Les projets d’aménagement le long du front de l’Ouest de la Première Guerre mondiale sont très différents de ceux qui sont réalisés au Canada. Même 100 ans plus tard, le sol français continue de présenter des restes dangereux, comme des obus d’artillerie et des obus à gaz, des grenades et d’autres restes et artéfacts de la Première Guerre mondiale. Nous devons identifier et retirer de façon sécuritaire toute munition non explosée potentielle qui peut encore se trouver sous terre ainsi que dans les zones où des travaux de creusage sont requis pour planter des arbres. Ces travaux nécessaires permettront de s’assurer que les zones sélectionnées sont sécuritaires pour l’aménagement forestier et la plantation d’arbres.
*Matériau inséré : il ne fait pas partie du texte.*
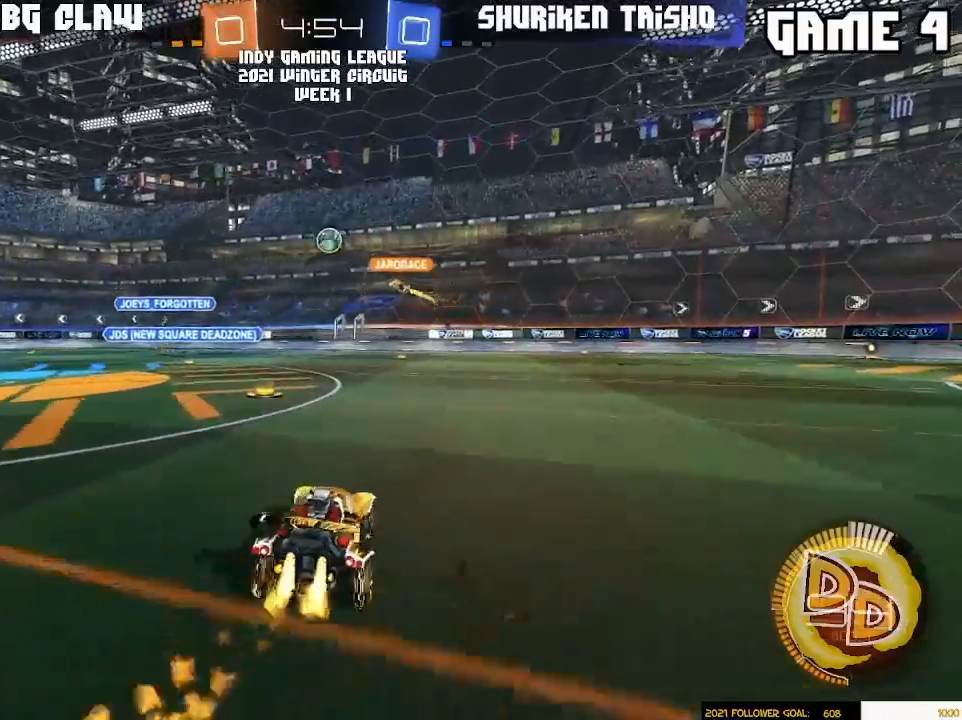
{"dt_ms": 500, "buttons": ["R1"], "left_stick": "left", "right_stick": "center", "events": [[183, "left_stick", "center"], [283, "left_stick", "left"]]}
Ce faisant, nous conserverons des forêts naturelles saines sur ces sites pour les générations actuelles et futures. Au cours des décennies, des millions de Canadiens et de gens du monde entier ont visité ces lieux de commémoration. À l’instar des monuments eux-mêmes, les forêts qui les entourent sont un symbole puissant – un rappel vivant de ceux que nous avons perdus.

La plantation d’arbres est également une solution naturelle qui offrira de nombreux autres avantages à long terme, notamment :

  • aider à lutter contre les changements climatiques en absorbant et en entreposant les gaz à effet de serre;
  • fournir un habitat à de nombreuses espèces;
  • soutenir la biodiversité et la résilience des forêts.

Ce projet préservera un héritage lié à l’histoire de notre pays — et notre promesse de toujours nous souvenir — pour les générations futures.